Smart quick efficient food production Management (SQEFOP)
Melihat kondisi diatas, 2 tahun yang lalu saya mencoba menyusun cara agar bisa menjadi tools buat teman UKM terutama yang ingin menjadikan time value sebagai panglima bisnis, dengan membuat beberapa model dan cara yang praktis berdasarkan pengalaman yang bertahun tahun saya lakukan. 70% model tersbut saya buat adalahh aplikasi tehnologi pangan untuk memudahkan re-process di dapur warung sehingga performa lebih bagus.

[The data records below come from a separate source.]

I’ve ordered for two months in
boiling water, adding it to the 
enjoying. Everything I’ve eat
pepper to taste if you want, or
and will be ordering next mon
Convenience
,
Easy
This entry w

Tentu saja aneka tehnik olahan makanan dari pengawetan, tehnik sederhana  yang membuat kerja lebih cepat dan baik, dan beberapa aplikasi olahan modern pabrikan yang sebenarnya bisa digunakan untuk olahan warung. Perbedaan siginficant adalah jika tukang masak/chef berpikir untuk Memasak Hari itu disajikan saat itu,sementara SQEFOP lebih fokus produksi makanan untuk diecer di beberapa bulan kemudian dan disajikan oleh siapapun dengan cepat dan terukur. SQEFOP butuh operator bukan spesialist masak. Operator hanya mengerjakan bagian bagian yang  berulang ulang,dengan training sederhana semua orang bisa dijadikan operator. Saya tahu ,modul ini terus kami sempurnakan sehingga bisa menjadi panduan praktis yang bisa jadi solusi. Banyak kekurangan dan terus berbenah mengingat cara ini di luar kebiasaan usaha kuliner. Semoga berkenan bagi yang membutuhkan.